- Given text
Failed project: An ESP32-S3 based KVM solution

link

The setup
The setup

As I’m planning to build a proper NAS server for myself I’ve begun looking into a Lights-out management solution for it (or KVM, if you prefer). The gist is that I want to be able to access the server’s display and keyboard/mouse without having to physically be in front of it.

Currently there are a few solutions for that:

I really liked the idea of the PiKVM solution, but as Raspberry Pi’s are still not cheap or readily available, I’ve had an idea to use an ESP32-S3 microcontroller to replace the Raspberry Pi. The ESP32-S3 seemed like a good fit for the task, because it has USB host support - a HDMI capture dongle could be connected to it.

TL;DR: I’ve failed to get the MS2109 based HDMI capture dongle to work with the ESP32-S3, because it’s USB descriptors are broken with USB 1.1.

Initial experiments with video capture

link

Before I even started thinking about connecting the HDMI capture dongle to the S3 I took a look at theese two projects:

Both of these examples take the MJPEG stream from a USB webcam and stream it via HTTP to a web browser. The difference between them is that the first one creates a hotspot and the second one connects to an existing WiFi network. In addition to that, they both appear to share code.

- Activity list
**1)** Answer these questions about the post on the ESP32-S3 KVM project:
(a) What microcontroller did the author plan to use in place of the Raspberry Pi?
(b) Why did the MS2109 based HDMI capture dongle fail to work with it?
(c) How do the two example projects differ in their WiFi handling?
**2)** Echo the post on the ESP32-S3 KVM project word for word, from "Currently there are" to "connected to it.".
The items after the post are not needed for any of this work.

- Extracted material

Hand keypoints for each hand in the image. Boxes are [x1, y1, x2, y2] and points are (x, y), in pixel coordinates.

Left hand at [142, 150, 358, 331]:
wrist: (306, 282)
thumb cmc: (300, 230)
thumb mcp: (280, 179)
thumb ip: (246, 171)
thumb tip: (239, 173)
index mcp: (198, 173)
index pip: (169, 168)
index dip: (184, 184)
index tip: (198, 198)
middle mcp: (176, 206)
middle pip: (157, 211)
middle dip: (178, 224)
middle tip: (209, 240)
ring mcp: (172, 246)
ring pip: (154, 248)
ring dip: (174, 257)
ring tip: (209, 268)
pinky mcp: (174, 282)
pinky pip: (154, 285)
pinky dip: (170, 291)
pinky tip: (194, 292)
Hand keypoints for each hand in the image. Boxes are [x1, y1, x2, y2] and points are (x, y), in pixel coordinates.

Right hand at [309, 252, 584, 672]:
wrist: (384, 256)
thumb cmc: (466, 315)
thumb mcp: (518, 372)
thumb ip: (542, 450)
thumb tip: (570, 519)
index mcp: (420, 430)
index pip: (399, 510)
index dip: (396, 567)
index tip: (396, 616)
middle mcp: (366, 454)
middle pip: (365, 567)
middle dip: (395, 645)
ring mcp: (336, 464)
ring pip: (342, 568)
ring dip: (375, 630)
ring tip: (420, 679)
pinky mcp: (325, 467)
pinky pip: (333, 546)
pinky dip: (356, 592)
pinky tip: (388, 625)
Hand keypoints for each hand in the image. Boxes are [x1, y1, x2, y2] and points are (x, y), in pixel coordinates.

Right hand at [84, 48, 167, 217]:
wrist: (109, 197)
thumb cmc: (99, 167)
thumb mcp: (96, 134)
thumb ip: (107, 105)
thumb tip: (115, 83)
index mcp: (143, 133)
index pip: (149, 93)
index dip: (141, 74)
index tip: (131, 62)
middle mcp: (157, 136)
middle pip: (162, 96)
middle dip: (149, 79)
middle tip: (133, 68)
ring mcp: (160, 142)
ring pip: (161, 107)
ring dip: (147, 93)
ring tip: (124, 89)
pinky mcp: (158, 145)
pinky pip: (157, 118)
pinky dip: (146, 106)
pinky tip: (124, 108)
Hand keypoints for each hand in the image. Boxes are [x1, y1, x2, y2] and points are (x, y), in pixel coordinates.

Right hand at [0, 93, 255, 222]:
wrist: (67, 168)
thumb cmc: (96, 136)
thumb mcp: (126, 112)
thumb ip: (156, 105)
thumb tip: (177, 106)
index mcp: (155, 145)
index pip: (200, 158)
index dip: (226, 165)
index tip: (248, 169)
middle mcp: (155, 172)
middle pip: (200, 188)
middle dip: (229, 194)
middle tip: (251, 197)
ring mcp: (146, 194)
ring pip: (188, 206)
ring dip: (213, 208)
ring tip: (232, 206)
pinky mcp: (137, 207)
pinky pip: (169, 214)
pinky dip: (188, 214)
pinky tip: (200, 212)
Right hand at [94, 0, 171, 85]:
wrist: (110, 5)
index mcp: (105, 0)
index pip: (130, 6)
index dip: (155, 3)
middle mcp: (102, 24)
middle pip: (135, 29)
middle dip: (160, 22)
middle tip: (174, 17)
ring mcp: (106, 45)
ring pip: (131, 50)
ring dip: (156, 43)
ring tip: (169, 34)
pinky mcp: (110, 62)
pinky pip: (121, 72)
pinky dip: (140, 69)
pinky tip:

- Answers to the exercises
**1)**
(a) The ESP32-S3.
(b) Its USB descriptors are broken with USB 1.1.
(c) The first one creates a hotspot, and the second one connects to an existing WiFi network.

**2)**
Currently there are a few solutions for that:

I really liked the idea of the PiKVM solution, but as Raspberry Pi’s are still not cheap or readily available, I’ve had an idea to use an ESP32-S3 microcontroller to replace the Raspberry Pi. The ESP32-S3 seemed like a good fit for the task, because it has USB host support - a HDMI capture dongle could be connected to it.